Reproduce the following items, replacing every instance of "Lavendelduft" with "Rosenduft" and leaving all other text unchanged.
BEGIN Input
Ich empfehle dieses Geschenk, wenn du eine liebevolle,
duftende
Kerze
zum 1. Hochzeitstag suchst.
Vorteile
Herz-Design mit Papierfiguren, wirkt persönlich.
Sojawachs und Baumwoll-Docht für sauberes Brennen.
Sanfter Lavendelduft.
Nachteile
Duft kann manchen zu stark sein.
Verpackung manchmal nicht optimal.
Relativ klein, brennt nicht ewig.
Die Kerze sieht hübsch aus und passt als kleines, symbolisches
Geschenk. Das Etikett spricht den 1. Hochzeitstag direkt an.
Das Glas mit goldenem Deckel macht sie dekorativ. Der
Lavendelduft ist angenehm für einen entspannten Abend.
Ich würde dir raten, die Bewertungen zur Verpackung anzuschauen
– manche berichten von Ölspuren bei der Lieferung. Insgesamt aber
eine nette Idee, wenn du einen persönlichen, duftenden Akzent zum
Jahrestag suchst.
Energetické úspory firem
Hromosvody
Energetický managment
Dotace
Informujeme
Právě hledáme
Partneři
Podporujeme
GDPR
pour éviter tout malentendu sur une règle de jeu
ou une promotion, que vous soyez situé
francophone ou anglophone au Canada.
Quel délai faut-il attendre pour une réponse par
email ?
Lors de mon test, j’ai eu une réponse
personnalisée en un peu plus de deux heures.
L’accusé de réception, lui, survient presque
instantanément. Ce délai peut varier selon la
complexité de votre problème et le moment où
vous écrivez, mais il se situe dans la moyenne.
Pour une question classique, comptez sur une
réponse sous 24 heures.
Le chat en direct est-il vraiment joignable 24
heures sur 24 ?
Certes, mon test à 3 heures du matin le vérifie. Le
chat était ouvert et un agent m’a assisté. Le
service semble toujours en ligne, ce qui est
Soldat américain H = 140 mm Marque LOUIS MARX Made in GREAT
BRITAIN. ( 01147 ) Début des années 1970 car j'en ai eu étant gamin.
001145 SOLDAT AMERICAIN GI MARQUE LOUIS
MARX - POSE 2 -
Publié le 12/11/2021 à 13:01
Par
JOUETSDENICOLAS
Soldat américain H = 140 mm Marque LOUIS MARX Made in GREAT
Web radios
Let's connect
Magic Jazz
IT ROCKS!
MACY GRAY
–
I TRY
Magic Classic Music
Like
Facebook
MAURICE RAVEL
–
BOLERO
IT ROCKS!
END Input
# Result for this exercise
Ich empfehle dieses Geschenk, wenn du eine liebevolle,
duftende
Kerze
zum 1. Hochzeitstag suchst.
Vorteile
Herz-Design mit Papierfiguren, wirkt persönlich.
Sojawachs und Baumwoll-Docht für sauberes Brennen.
Sanfter Rosenduft.
Nachteile
Duft kann manchen zu stark sein.
Verpackung manchmal nicht optimal.
Relativ klein, brennt nicht ewig.
Die Kerze sieht hübsch aus und passt als kleines, symbolisches
Geschenk. Das Etikett spricht den 1. Hochzeitstag direkt an.
Das Glas mit goldenem Deckel macht sie dekorativ. Der
Rosenduft ist angenehm für einen entspannten Abend.
Ich würde dir raten, die Bewertungen zur Verpackung anzuschauen
– manche berichten von Ölspuren bei der Lieferung. Insgesamt aber
eine nette Idee, wenn du einen persönlichen, duftenden Akzent zum
Jahrestag suchst.
Energetické úspory firem
Hromosvody
Energetický managment
Dotace
Informujeme
Právě hledáme
Partneři
Podporujeme
GDPR
pour éviter tout malentendu sur une règle de jeu
ou une promotion, que vous soyez situé
francophone ou anglophone au Canada.
Quel délai faut-il attendre pour une réponse par
email ?
Lors de mon test, j’ai eu une réponse
personnalisée en un peu plus de deux heures.
L’accusé de réception, lui, survient presque
instantanément. Ce délai peut varier selon la
complexité de votre problème et le moment où
vous écrivez, mais il se situe dans la moyenne.
Pour une question classique, comptez sur une
réponse sous 24 heures.
Le chat en direct est-il vraiment joignable 24
heures sur 24 ?
Certes, mon test à 3 heures du matin le vérifie. Le
chat était ouvert et un agent m’a assisté. Le
service semble toujours en ligne, ce qui est
Soldat américain H = 140 mm Marque LOUIS MARX Made in GREAT
BRITAIN. ( 01147 ) Début des années 1970 car j'en ai eu étant gamin.
001145 SOLDAT AMERICAIN GI MARQUE LOUIS
MARX - POSE 2 -
Publié le 12/11/2021 à 13:01
Par
JOUETSDENICOLAS
Soldat américain H = 140 mm Marque LOUIS MARX Made in GREAT
Web radios
Let's connect
Magic Jazz
IT ROCKS!
MACY GRAY
–
I TRY
Magic Classic Music
Like
Facebook
MAURICE RAVEL
–
BOLERO
IT ROCKS!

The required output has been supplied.